▶ [Exercise instructions]: Where does the string "lines" occur in the entries below? Copy every line where it does.

▶ [Material to process]:
***
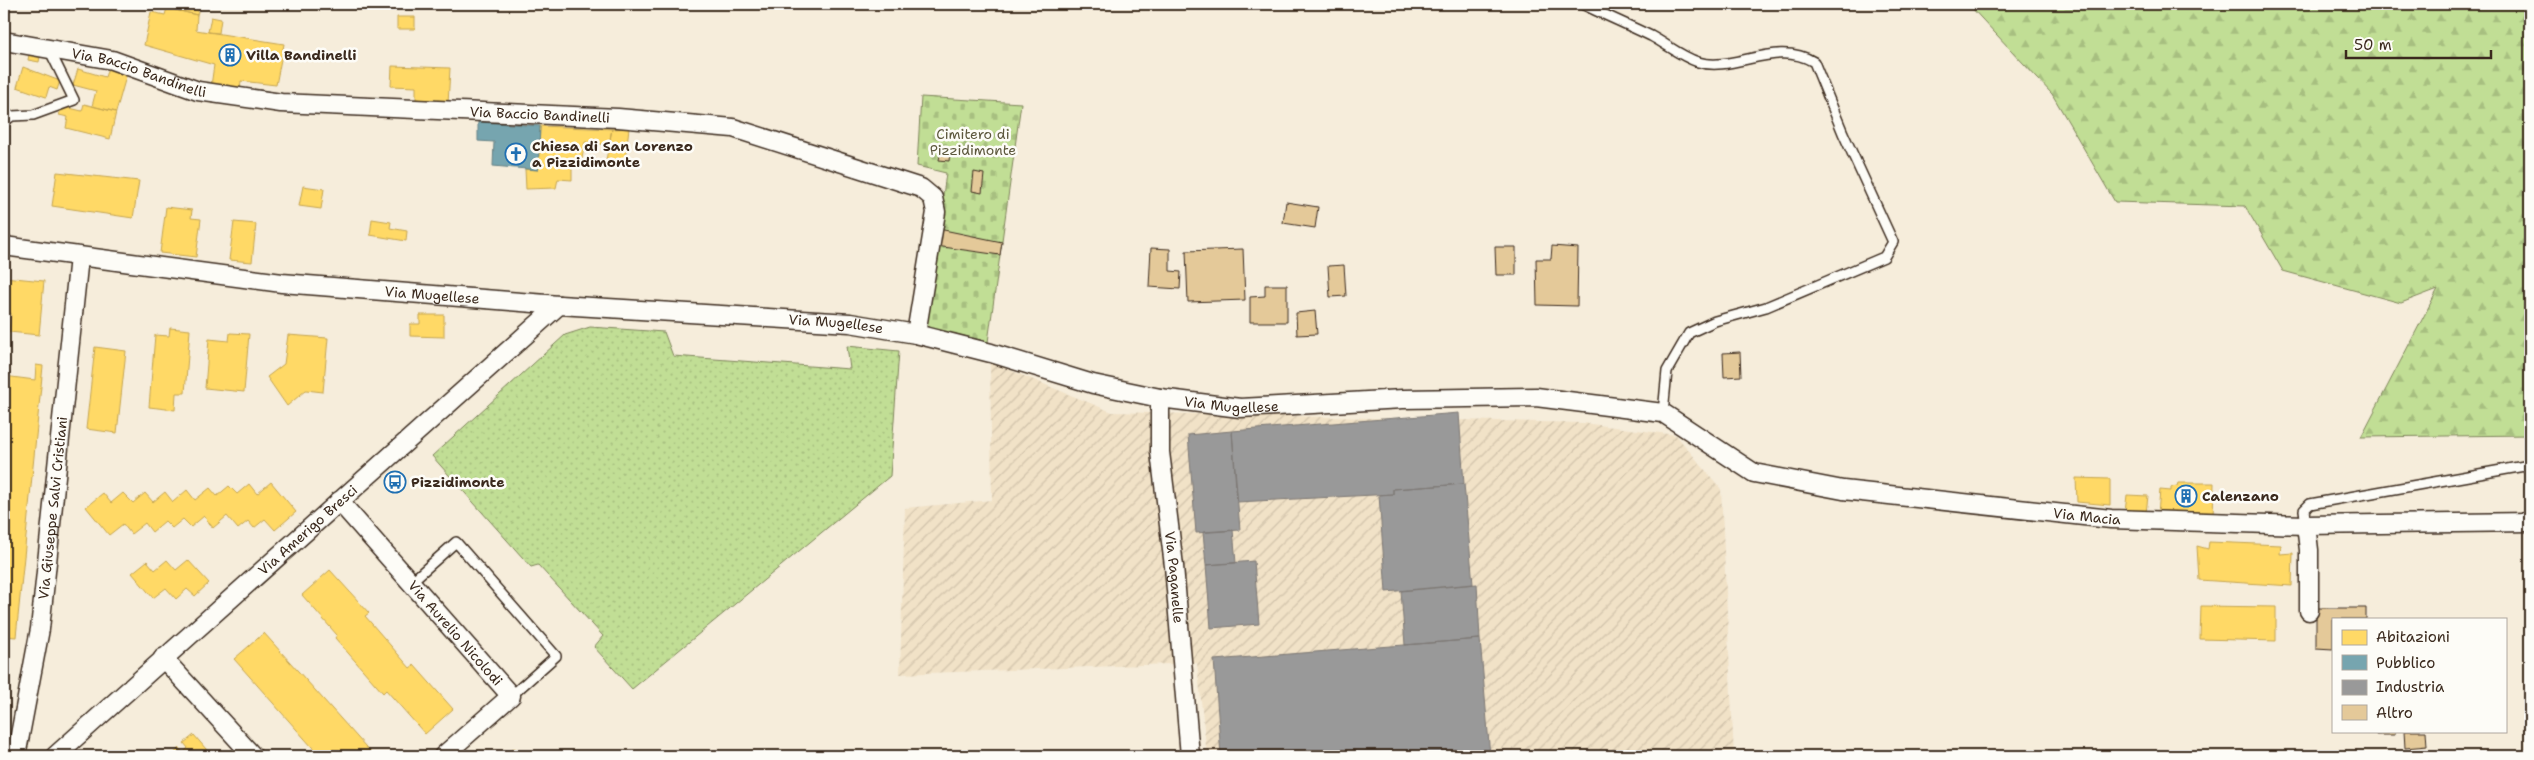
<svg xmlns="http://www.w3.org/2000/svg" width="2534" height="760" viewBox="0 0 2534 760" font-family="'Shantell Sans',sans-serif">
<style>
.industrial{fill:url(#industrial-furrows)}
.forest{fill:url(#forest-firs);stroke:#7e845a}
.cemetery{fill:url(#cemetery-stones);stroke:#7e845a}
.park{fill:url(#park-dots);stroke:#7e845a}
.homes{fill:#ffd966;stroke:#c4a450}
.public{fill:#76a5af;stroke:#648084}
.industry{fill:#999;stroke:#7d7874}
.building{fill:#e4c999;stroke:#3b2a1e}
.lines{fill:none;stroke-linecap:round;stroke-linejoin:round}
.service-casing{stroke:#3b2a1e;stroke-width:12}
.minor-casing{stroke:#3b2a1e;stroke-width:21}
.service{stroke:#fdfcf7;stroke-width:9}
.minor{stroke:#fdfcf7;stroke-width:18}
.labels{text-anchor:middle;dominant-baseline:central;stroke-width:5;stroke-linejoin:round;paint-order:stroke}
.poi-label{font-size:14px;font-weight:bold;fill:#3b2a1e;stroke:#fdfcf7;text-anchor:start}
.street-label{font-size:14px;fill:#3b2a1e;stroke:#fdfcf7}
.park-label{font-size:14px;fill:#5c573c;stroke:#fdfcf7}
</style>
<defs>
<pattern id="industrial-furrows" width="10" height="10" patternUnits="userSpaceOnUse" patternTransform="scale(1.25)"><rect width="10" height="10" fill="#f1e2c7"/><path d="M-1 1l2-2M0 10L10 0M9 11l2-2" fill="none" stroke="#d0c2aa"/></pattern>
<pattern id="forest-firs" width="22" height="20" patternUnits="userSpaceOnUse" patternTransform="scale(1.25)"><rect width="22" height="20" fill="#c1de95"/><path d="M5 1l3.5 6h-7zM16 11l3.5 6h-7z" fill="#a7bf80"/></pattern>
<pattern id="cemetery-stones" width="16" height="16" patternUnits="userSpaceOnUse" patternTransform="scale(1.25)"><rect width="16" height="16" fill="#c1de95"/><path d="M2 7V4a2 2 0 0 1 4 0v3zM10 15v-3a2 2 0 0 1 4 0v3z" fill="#a7bf80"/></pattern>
<pattern id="park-dots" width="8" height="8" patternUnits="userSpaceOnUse" patternTransform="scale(1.25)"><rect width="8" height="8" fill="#c1de95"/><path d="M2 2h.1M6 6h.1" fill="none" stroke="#a7bf80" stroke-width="1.8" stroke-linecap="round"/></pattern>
</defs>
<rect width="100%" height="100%" fill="#f6eddb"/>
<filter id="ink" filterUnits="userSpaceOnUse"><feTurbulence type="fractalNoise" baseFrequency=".02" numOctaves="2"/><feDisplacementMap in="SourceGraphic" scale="10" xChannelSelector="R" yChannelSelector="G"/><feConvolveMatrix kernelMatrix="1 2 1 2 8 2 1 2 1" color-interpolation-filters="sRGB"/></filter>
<g filter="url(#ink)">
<path class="industrial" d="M990,362l122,50 471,11 93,12 45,54 13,267h-527l-10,-93 -297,11 5,-166 87,-8z"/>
<path class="forest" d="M1968,4h562v431l-169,2 77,-148 -37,14 -118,-32 -38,-65 -130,-4 -63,-108z"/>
<path class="cemetery" d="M921,97l100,6 -33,239 -62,-15 20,-154 -29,-7z"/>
<path class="park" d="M590,327l74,5 9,24 177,13 -3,-23 52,5 -9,125 -258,213 -38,-42 9,-11 -65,-71 -7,2 -99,-111 133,-121z"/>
<path class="homes" d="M168,4h32l-3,11 -30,-7z
M167,8l30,7 -1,15 88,14 -8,41 -35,-4 -1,9 -29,-4 3,-21 -70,-20 7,-33 14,3z
M211,17l10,2 -2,14 -11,-1z
M397,17h18v12h-18z
M30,49l11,2 -2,11 -11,-2z
M392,66l58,2 -2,37 -32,-1v-17l-25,-1z
M23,67l37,14 -3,9 -8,-3 -3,10 -29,-10z
M108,68l19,5 -11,39 -24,-6 4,-15 -23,-6 5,-16 27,8z
M84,104l32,8 -6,27 -44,-11 2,-11 -9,-2 2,-9 21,5z
M540,126l72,3 -3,16 -24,-3 -4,22 -9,-3v19l-14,-1 -2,9 -30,1 -1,-20 13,1z
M629,128l-4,34 -19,-2 6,-31z
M57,172l82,9 -6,37 -81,-12z
M303,186l21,3 -3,20 -22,-3z
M166,207l26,3 -1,8 10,1 -5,38 -36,-4z
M372,219l19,3 -1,6 17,3 -1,10 -36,-6z
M234,222l22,2 -4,38 -23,-2z
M4,277l40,4 -5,54 -30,-3 2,-19h-7z
M420,315h24v22l-34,-1v-12h10z
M170,328l20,2 -5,63h-9l-1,17 -26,-3 6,-72 14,1z
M230,333l19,1 -5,58 -39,-4 4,-49 20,2z
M288,335l40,3 -5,54 -17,-2 -19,16 -20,-29 17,-13z
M95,347l31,4 -9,82 -31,-4z
M36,365l7,1 -27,271 -12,-1v-260l31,4z
M2076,478l34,1v26l-33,-3z
M271,482l25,30 -21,18 -10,-11 -11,9 -6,-7 -10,8 -11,-13 -14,12 -9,-12 -13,11 -8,-8 -11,9 -7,-7 -13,11 -7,-9 -14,11 -8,-10 -14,11 -23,-28 17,-14 8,10 12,-10 10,10 12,-10 8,9 12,-10 8,10 14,-12 8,10 15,-12 7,8 12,-10 8,8 12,-10 8,10z
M2178,483h36l-1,34 -55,-3 2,-24 11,1v-4l6,-1z
M2127,495l21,1 -2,17 -21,-1z
M2209,542l72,3 -1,9 13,-1 -1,33 -93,-6 -2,-34 11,3z
M167,560l9,10 12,-10 21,23 -14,13 -8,-7 -11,10 -10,-11 -13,10 -21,-25 15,-12 8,9z
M330,570l39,43 -4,3 45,52 4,-3 39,44 -28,25 -39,-44 -3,3 -48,-55 2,-3 -35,-40z
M2201,606l75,1v34l-76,-2z
M264,633l110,123h-54l-86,-97z
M194,735l18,21h-40l7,-8 4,5 5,-5 -4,-5z
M515,748l7,8h-17z"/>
<path class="public" d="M478,122l62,4 -2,44 -45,-4 1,-24 -16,-1z"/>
<path class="industry" d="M1459,413l5,71 -71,5v5l-156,8 -5,-71z
M1232,431l8,99 -44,3 -8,-98z
M1464,484l9,100 -87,8 -7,-97 14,-1v-5z
M1233,530l3,33 -30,2 -3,-33z
M1254,561l5,63 -48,4 -5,-63z
M1477,584l3,55 -75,6 -4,-54z
M1480,639l10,117h-269l-7,-96z"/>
<path class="building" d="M941,150l9,2 -1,9 -10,-1z
M974,172l10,2 -2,19 -10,-2z
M1286,202l32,5 -3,21 -32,-5z
M939,229l63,13 -2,13 -64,-9z
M1552,246l26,2 -1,58 -40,-1 -1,-46h15z
M1495,247h21v28h-20z
M1151,248l19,1v22l11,1 -1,17 -31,-2z
M1243,249l2,51 -57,2 -2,-51z
M1344,265l2,31 -16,1 -2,-31z
M1265,285h22v37h-37v-25l15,-1z
M1315,311l2,23 -20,1 -1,-22z
M1740,352l1,24 -17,1 -1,-24z
M2316,608h50v11h-33v30l-17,-1z
M2376,731h19v4h-19z
M2404,731h22l1,15 -22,2z"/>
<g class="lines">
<g class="service-casing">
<path id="service" d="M1582,4c23,11 46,21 69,32 15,8 31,21 47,26 35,11 78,-23 116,0l29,71 50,109 -9,15 -118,50 -51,14 -26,12 -22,38 -4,42
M4,122l8,-6 21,-1 41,-15 -25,-51
M2306,525l-2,-15 6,-6 220,-39
M411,582l45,-40 100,114 -45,40"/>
</g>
<g class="minor-casing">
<g id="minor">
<path id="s1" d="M4,41l108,19 86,31 83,12 337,15 115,10 188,60 12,10 3,14 -20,122"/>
<path id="s2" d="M4,246l278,37 277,22 291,18 66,11 75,19 102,31 67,14 80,10 163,-9 133,-2 127,16 91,60 89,17 268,29 195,6 224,-3"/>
<path id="s3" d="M1160,398v54l14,114 16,190"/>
<path id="s4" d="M339,501l172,195 -68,60"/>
<path d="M2306,525l3,25v61"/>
<path d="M163,658l90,98"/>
<path id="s5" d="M16,756l24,-127 39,-372"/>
<path id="s6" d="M55,756l504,-451"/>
</g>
</g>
<use href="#service" class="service"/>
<use href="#minor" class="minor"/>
</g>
</g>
<defs>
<g id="building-ring" transform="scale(1.125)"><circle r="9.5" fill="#fdfcf7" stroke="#1f6fb2" stroke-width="1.5"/><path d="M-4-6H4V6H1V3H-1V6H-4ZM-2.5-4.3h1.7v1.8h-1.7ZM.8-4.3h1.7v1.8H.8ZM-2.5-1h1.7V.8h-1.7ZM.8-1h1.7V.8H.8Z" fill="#1f6fb2"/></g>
<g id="church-ring" transform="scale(1.125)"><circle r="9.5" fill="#fdfcf7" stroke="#1f6fb2" stroke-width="1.5"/><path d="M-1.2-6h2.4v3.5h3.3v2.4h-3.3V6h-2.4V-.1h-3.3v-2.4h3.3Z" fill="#1f6fb2"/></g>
<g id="bus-ring" transform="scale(1.125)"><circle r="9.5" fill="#fdfcf7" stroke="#1f6fb2" stroke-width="1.5"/><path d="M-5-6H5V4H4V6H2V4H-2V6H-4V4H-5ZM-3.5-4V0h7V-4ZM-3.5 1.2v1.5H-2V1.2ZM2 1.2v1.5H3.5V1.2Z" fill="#1f6fb2"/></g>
</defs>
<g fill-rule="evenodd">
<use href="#building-ring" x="230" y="55"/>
<use href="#church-ring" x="516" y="154"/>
<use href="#bus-ring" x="395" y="482"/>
<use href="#building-ring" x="2186" y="496"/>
</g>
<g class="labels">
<g class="poi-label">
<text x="246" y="55">Villa Bandinelli</text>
<text x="532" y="146">Chiesa di San Lorenzo<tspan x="532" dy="16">a Pizzidimonte</tspan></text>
<text x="411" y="482">Pizzidimonte</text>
<text x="2202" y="496">Calenzano</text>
</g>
<g class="street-label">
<text stroke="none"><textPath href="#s1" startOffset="139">Via Baccio Bandinelli</textPath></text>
<text stroke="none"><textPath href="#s1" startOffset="544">Via Baccio Bandinelli</textPath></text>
<text stroke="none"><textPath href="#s2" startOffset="431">Via Mugellese</textPath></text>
<text stroke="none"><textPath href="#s2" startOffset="836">Via Mugellese</textPath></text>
<text stroke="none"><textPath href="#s2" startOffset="1241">Via Mugellese</textPath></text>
<text stroke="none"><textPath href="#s5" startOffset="251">Via Giuseppe Salvi Cristiani</textPath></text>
<text stroke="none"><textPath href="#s2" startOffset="2119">Via Macia</textPath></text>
<text stroke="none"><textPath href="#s6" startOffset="339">Via Amerigo Bresci</textPath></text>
<text stroke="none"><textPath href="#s3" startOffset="180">Via Paganelle</textPath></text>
<text stroke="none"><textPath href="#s4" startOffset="176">Via Aurelio Nicolodi</textPath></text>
</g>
<g class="park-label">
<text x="973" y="134">Cimitero di<tspan x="973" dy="16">Pizzidimonte</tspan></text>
</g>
</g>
<rect width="2534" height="760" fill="none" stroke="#fdfcf7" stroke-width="20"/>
<rect x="10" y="10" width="2514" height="740" fill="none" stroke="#3b2a1e" stroke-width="2" filter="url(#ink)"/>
<rect x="2332" y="618" width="175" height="115" fill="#fdfcf7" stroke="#afa8a0"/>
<rect x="2342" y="630" width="25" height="15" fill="#ffd966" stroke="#afa8a0"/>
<text x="2376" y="642" font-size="15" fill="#3b2a1e">Abitazioni</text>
<rect x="2342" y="655" width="25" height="15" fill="#76a5af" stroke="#afa8a0"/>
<text x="2376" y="668" font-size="15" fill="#3b2a1e">Pubblico</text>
<rect x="2342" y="680" width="25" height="15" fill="#999999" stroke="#afa8a0"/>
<text x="2376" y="692" font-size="15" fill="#3b2a1e">Industria</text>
<rect x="2342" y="705" width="25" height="15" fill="#e4c999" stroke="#afa8a0"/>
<text x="2376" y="718" font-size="15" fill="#3b2a1e">Altro</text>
<path d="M2346 50v8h145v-8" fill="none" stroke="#3b2a1e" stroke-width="2.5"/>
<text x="2354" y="50" font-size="15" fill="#3b2a1e" stroke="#fdfcf7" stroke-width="4" paint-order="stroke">50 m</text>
</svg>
***
▶ [Response]:
.lines{fill:none;stroke-linecap:round;stroke-linejoin:round}
<g class="lines">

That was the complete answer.